Abortire ad Arezzo – Febbraio 2012

Quando si parla di aborti e di abbandoni di solito lo si fa attraverso pregiudizi, buon senso, fede religiosa e credenze popolari, ma per la maggior parte di noi sono problematiche lontane, che entrano nelle nostre case solo attraverso i mezzi di comunicazione che, di tanto in tanto, ne parlano.

Se si leggono i dati nel loro complesso, si può notare che dal 2000 al 2010 il numero di nascite è aumentato e si è mantenuto intorno a 850 bambini l’anno, ma è solo un lato della medaglia: dall’inizio del nuovo millennio in dieci anni si è casi quintuplicato il numero di bambini nati da almeno un genitore straniero, passando da 52 nel 2000 a 246 due anni fa, mentre resta quasi invariato il totale delle nascite. Gli aborti, ovvero le interruzioni volontarie di gravidanza, sono diminuiti nel corso di questo decennio, ma solo per le statistiche: su 1000 donne in età fertile nel 2010 ha abortito solo un 8,36% contro un 9,02 d’inizio millennio, in linea con l’andamento a livello regionale.
In realtà il numero di aborti volontari è sceso solamente di 10 unità, passando da 664 del 2000 a 654 nel 2010: perché allora le percentuali si abbassano? Semplice: le statistiche sono legate al numero di donne in età fertile che vivono ad Arezzo, ovvero tutte quelle che hanno dai 15 ai 49 anni.
Nonostante l’andamento positivo delle nascite e quello negativo delle interruzioni di gravidanza dell’ultimo decennio, solo nel 2010 su 1539 donne che sono rimaste incinta nel nostro territorio il 42,49% ha deciso di ricorrere all’aborto; escludendo le motivazioni personali e la mia opinione sul tema, leggendo questi dati ci sono alcune sfumature che vale la pena sottolineare: il dato statistico sulle interruzioni di gravidanza è calcolato considerando donne in età fertile le ragazze dai 15 anni in su, c’è un aumento considerevole del numero di bambini nati da almeno un genitore straniero, nel ‘XXI secolo’ ancora si muore nel primo anno di vita e ci sono ancora casi di abbandono al momento della nascita.

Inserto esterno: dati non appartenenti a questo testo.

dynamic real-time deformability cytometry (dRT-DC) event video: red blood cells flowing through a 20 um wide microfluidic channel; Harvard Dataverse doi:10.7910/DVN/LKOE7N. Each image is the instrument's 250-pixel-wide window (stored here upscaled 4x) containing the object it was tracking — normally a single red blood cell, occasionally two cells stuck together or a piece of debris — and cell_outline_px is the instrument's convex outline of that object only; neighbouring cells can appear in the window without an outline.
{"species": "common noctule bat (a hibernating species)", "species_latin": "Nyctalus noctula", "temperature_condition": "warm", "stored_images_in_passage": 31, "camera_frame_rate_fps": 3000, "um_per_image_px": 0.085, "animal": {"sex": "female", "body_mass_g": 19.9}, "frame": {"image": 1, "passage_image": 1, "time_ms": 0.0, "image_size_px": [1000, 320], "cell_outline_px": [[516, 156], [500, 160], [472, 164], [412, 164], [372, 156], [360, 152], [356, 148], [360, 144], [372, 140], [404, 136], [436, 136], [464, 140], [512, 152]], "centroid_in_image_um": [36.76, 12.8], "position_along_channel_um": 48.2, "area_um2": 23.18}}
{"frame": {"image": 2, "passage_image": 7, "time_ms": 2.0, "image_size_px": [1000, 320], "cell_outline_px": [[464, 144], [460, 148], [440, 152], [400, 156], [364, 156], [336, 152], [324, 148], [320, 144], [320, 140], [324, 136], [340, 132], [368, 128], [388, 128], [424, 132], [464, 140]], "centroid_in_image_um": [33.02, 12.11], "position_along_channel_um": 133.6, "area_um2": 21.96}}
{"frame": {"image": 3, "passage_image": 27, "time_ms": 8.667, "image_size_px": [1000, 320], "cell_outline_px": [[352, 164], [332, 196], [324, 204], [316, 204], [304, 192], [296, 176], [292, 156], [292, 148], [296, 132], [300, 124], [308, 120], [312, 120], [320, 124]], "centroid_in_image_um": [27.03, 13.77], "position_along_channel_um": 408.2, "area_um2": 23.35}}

Quest’ultima casistica è legata al progetto “Mamma segreta”, servizio offerto dalla Usl alle mamme che non vogliono abortire ma che non possono tenere i bambini, di cui io, pur essendo considerata nella fascia di età fertile per età e sesso, non ero a conoscenza fino all’inizio della mia ricerca per questo articolo; com’è possibile che ci siano servizi non sponsorizzati che potrebbero essere d’aiuto alle donne o una valida alternativa all’aborto?
I casi di abbandono alla nascita che sono stati registrati dal 2007 a questo dicembre sono stati solo 10, mentre sono 7 i bambini morti nel primo anno di vita, cosa per me inimmaginabile oggigiorno come potrebbe essere morire di parto..
Un altro dato che mi rende perplessa è l’inclusione delle ragazze dai 15 ai 18 anni nelle statistiche sull’interruzione spontanea di gravidanza, perché, essendo minori, anche se in età fertile, dovrebbero essere considerate una categoria a parte; l’essere nella statistica implica che ci siano ragazze che abortiscono a 15 anni? Questo dato unito alla segnalazione della Usl che negli ultimi anni è aumentato il numero di persone nella nostra provincia che hanno contratto l’HIV mi lascia perplessa: non è prevista una campagna di informazione nelle scuole per la prevenzione di malattie sessualmente trasmissibili e di gravidanze indesiderate?
Prevenire è meglio che curare, ricorda la saggezza popolare..
E in questo caso curare significa una media di 676 interruzioni di gravidanza all’anno, senza considerare i dati sull’utilizzo della pillola del giorno dopo, distribuita direttamente al pronto soccorso o al consultorio, mentre per l’HIV non ci sono cure..
“I Figli degli Uomini” resterà un solo un film o diventerà realtà?